_Exercise data_:
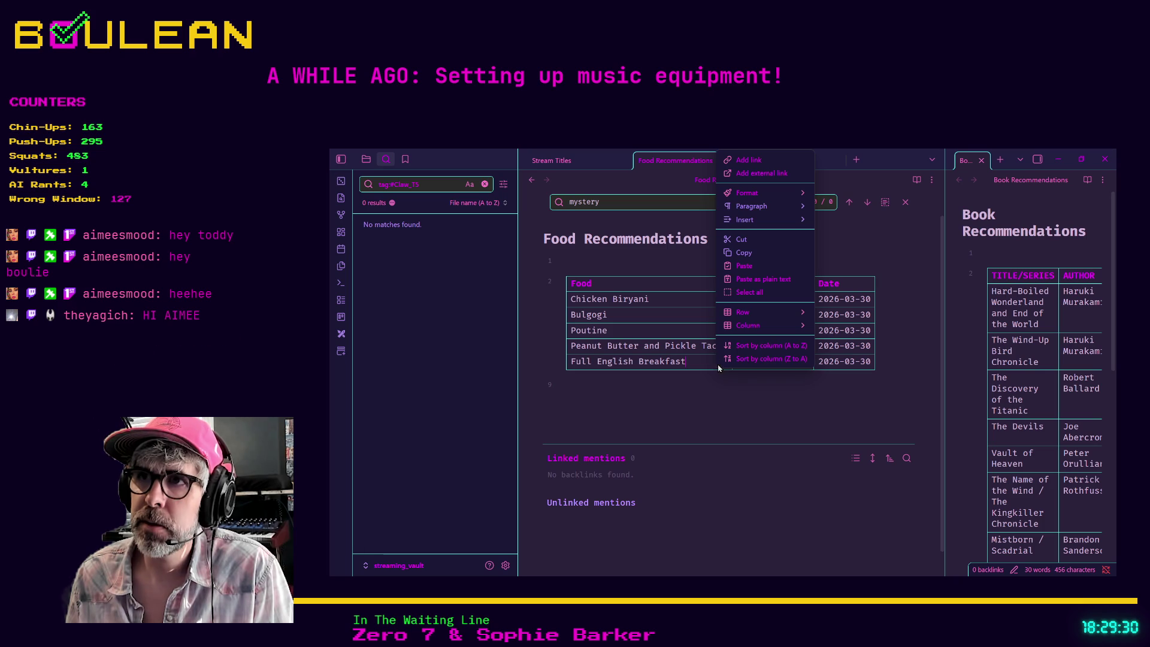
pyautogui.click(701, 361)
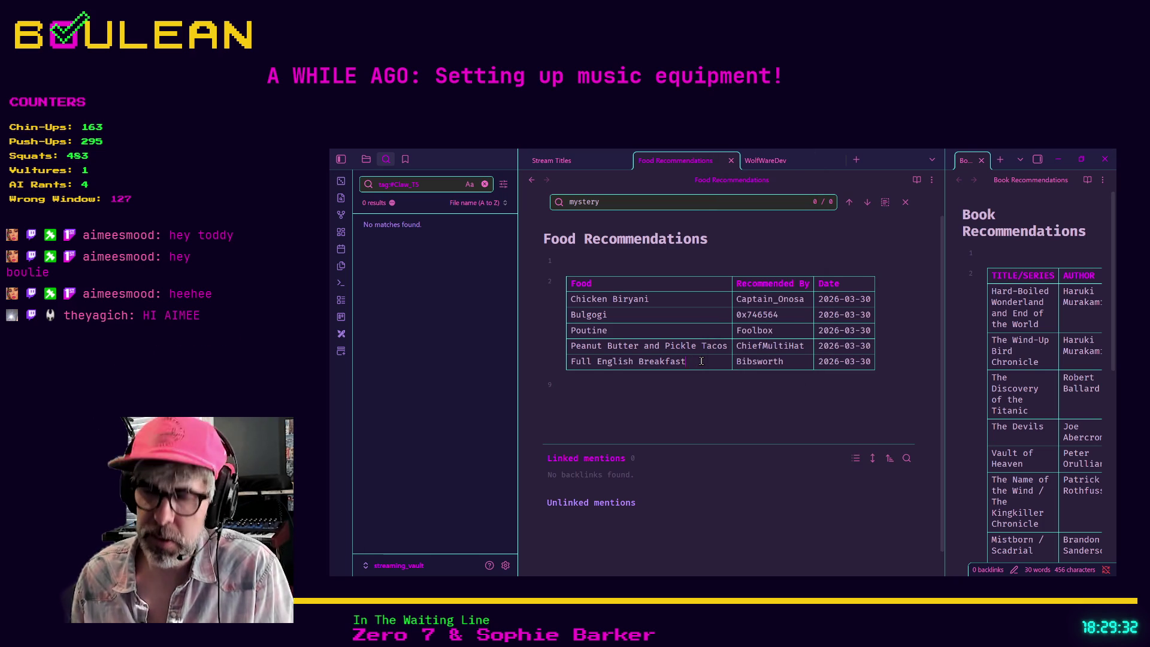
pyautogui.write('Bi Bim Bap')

* * *

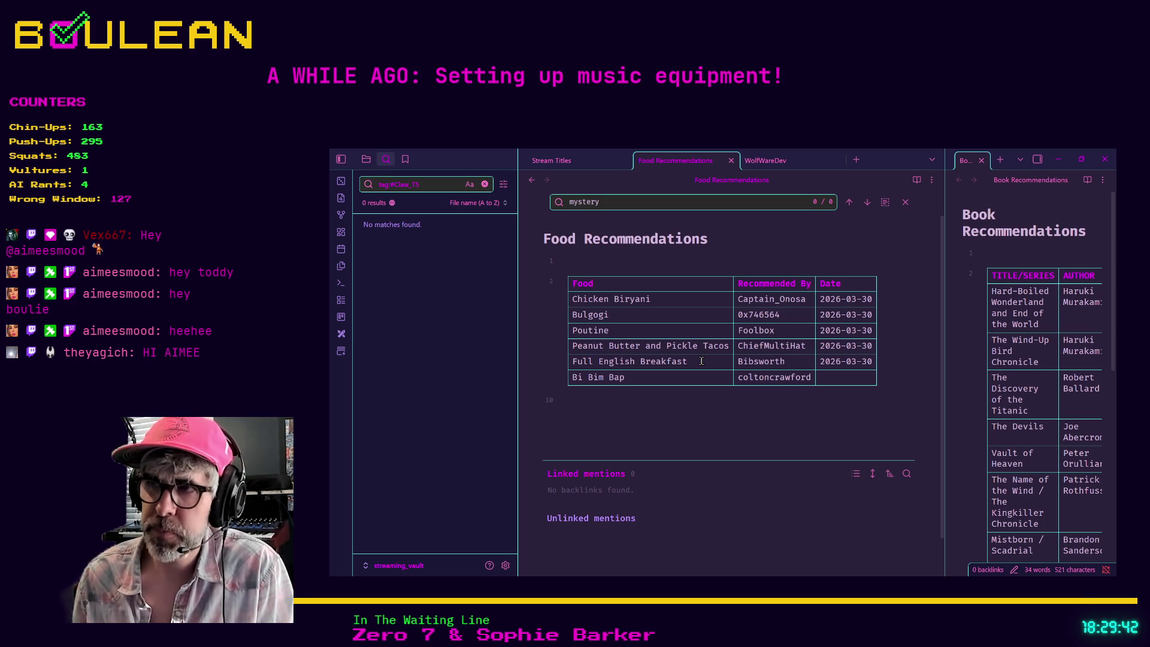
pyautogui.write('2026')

---

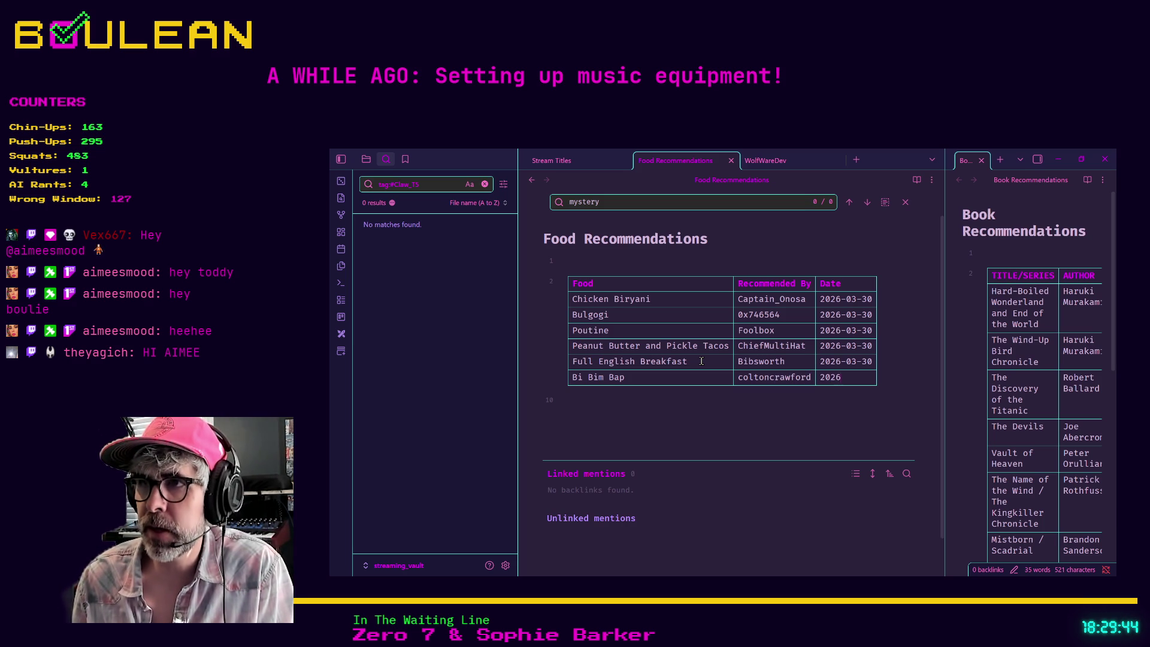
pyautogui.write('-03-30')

_Brief_: Using the records above, print exactly the run of lines that starts with the line with "pyautogui.click(701, 361)" and goes on through the line with "pyautogui.write('Bi Bim Bap')", pictures excluded.

_Expected answer_:
pyautogui.click(701, 361)
pyautogui.write('Bi Bim Bap')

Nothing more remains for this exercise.